== THE DATA ==
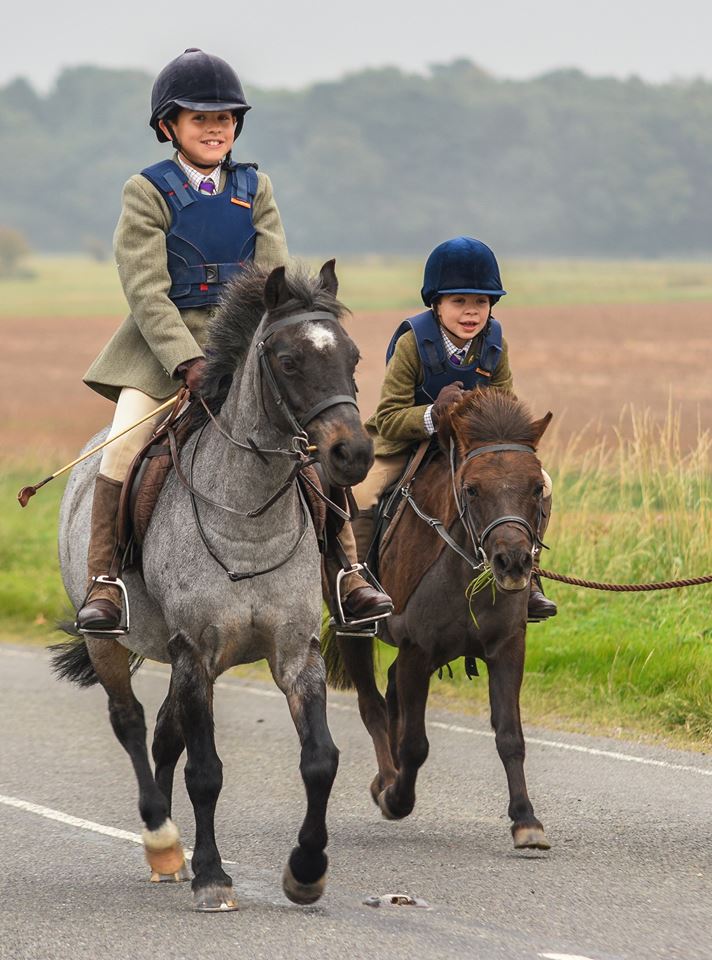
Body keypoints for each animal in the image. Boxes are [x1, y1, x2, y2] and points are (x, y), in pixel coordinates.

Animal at [54, 258, 372, 912]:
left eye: (351, 356)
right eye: (288, 361)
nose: (351, 453)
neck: (247, 515)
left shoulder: (293, 653)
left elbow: (320, 760)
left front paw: (306, 870)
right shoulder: (195, 651)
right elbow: (206, 772)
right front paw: (212, 875)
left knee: (163, 734)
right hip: (112, 642)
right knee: (129, 722)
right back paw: (163, 841)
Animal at [322, 386, 552, 852]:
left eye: (537, 487)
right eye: (472, 489)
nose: (513, 563)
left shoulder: (507, 649)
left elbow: (510, 736)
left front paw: (525, 820)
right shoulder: (419, 649)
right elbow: (415, 744)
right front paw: (397, 798)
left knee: (391, 690)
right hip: (353, 633)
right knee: (372, 704)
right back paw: (386, 781)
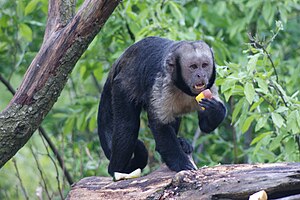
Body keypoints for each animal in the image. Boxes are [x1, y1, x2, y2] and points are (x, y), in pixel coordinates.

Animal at [97, 36, 226, 177]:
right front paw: (181, 164)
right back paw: (116, 170)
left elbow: (205, 126)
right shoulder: (162, 83)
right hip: (121, 85)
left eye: (204, 65)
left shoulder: (209, 87)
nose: (201, 75)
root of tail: (121, 58)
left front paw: (215, 110)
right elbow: (159, 124)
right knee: (127, 127)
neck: (183, 89)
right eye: (193, 67)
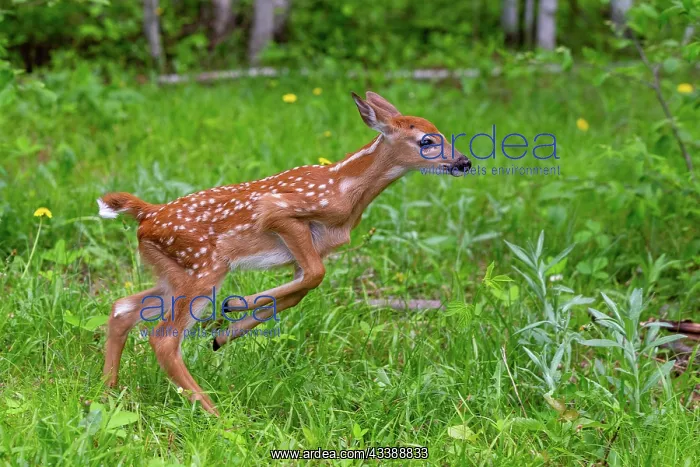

== YOUR INSTRUCTIONS ==
Would you restate, exactly and with no pictures, the lines of the entries above from the one containing "left front paw: (306, 870)" through the one containing "right shoulder: (162, 83)"?

== ANSWER TO THIS EXERCISE ==
left front paw: (306, 870)
right shoulder: (195, 651)
right elbow: (206, 772)
right front paw: (212, 875)
left knee: (163, 734)
right hip: (112, 642)
right knee: (129, 722)
right back paw: (163, 841)
Animal at [322, 386, 552, 852]:
left eye: (537, 487)
right eye: (472, 489)
nose: (513, 563)
left shoulder: (507, 649)
left elbow: (510, 736)
left front paw: (525, 820)
right shoulder: (419, 649)
right elbow: (415, 744)
right front paw: (397, 798)
left knee: (391, 690)
right hip: (353, 633)
right knee: (372, 704)
right back paw: (386, 781)
Body keypoints for each animal in the image. Boxes are [x1, y1, x2, y2] and points are (x, y), in pixel coordinates.

Animal at [97, 36, 226, 177]:
right front paw: (181, 164)
right back paw: (116, 170)
left elbow: (205, 126)
right shoulder: (162, 83)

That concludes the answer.